Serial semi-thin sections (0.9 mm) of masts and pereopod fragments were cut using DuPont MT 5000 and LKB-III microtomes followed by staining with a mixture of methylene blue and toluidine blue. The pereopod sections were examined using a Carl Zeiss Axioplan 2 imaging light microscope, and the masts sections were examined using a Leica DM 2500 microscope. Digital images were captured using an AxioCam HRm camera for pereopods and a Leica DFC 290 camera for masts. Serial images were aligned using Amira 5.3.2. Altogether, 4 pereopod and 2 mast fragments were dissected.

The lengths and widths of the collected masts were measured using a ruler and micrometre eyepiece scale; a total of 146 masts were analysed.

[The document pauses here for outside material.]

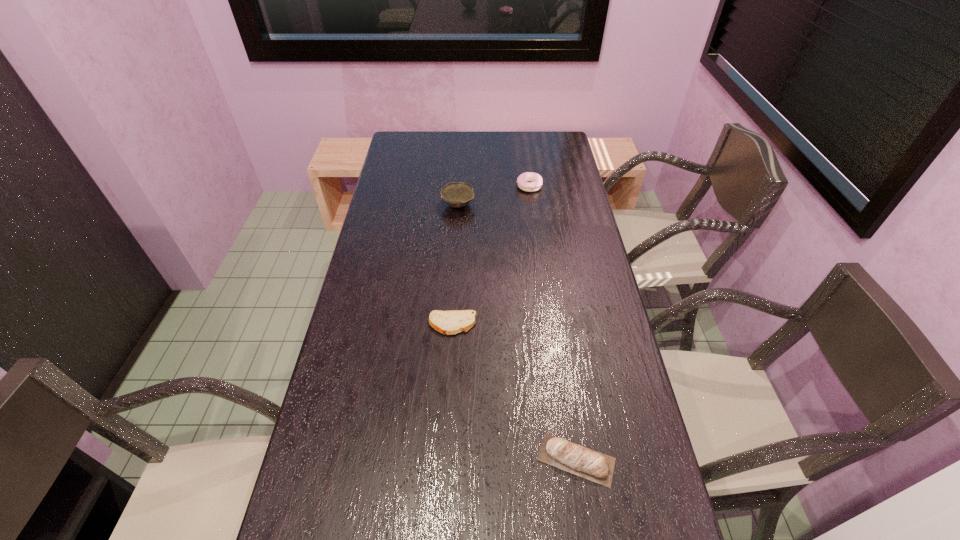
Locate an element on the screen. This screenshot has height=540, width=960. vacant region that satisfies the following two spatial constraints: 1. on the front side of the taller pita bread; 2. on the right side of the shorter pita bread is located at coordinates (445, 460).

Where is `free space in the image that satisfies the following two spatial constraints: 1. on the back side of the farthest object; 2. on the left side of the second farthest object`? Image resolution: width=960 pixels, height=540 pixels. free space in the image that satisfies the following two spatial constraints: 1. on the back side of the farthest object; 2. on the left side of the second farthest object is located at coordinates (459, 186).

Transmission electron microscopy

Ultra-thin sections were cut using a Leica Ultramicrotome, collected on formvar-covered single slot copper grids, stained with uranyl acetate and lead citrate, and examined with a JEOL JEM-1011 electron microscope.

Scanning electron microscopy

The fragments of 4 masts were dehydrated in an ethanol-acetone series, critical point dried with CO2 in a Hitachi HCP-2, mounted on aluminium stubs, and sputter-coated with an Au-Pd mixture using an Eiko IB-3 ion coater. To examine the internal structure, thick mast sections (0.5-2 mm) were cut using razor blades prior to dehydration, and for one mast (approximate length of 70 mm), serial sections were generated (each 5-15 mm). The specimens were examined using a Cam Scan S-2 scanning electron microscope.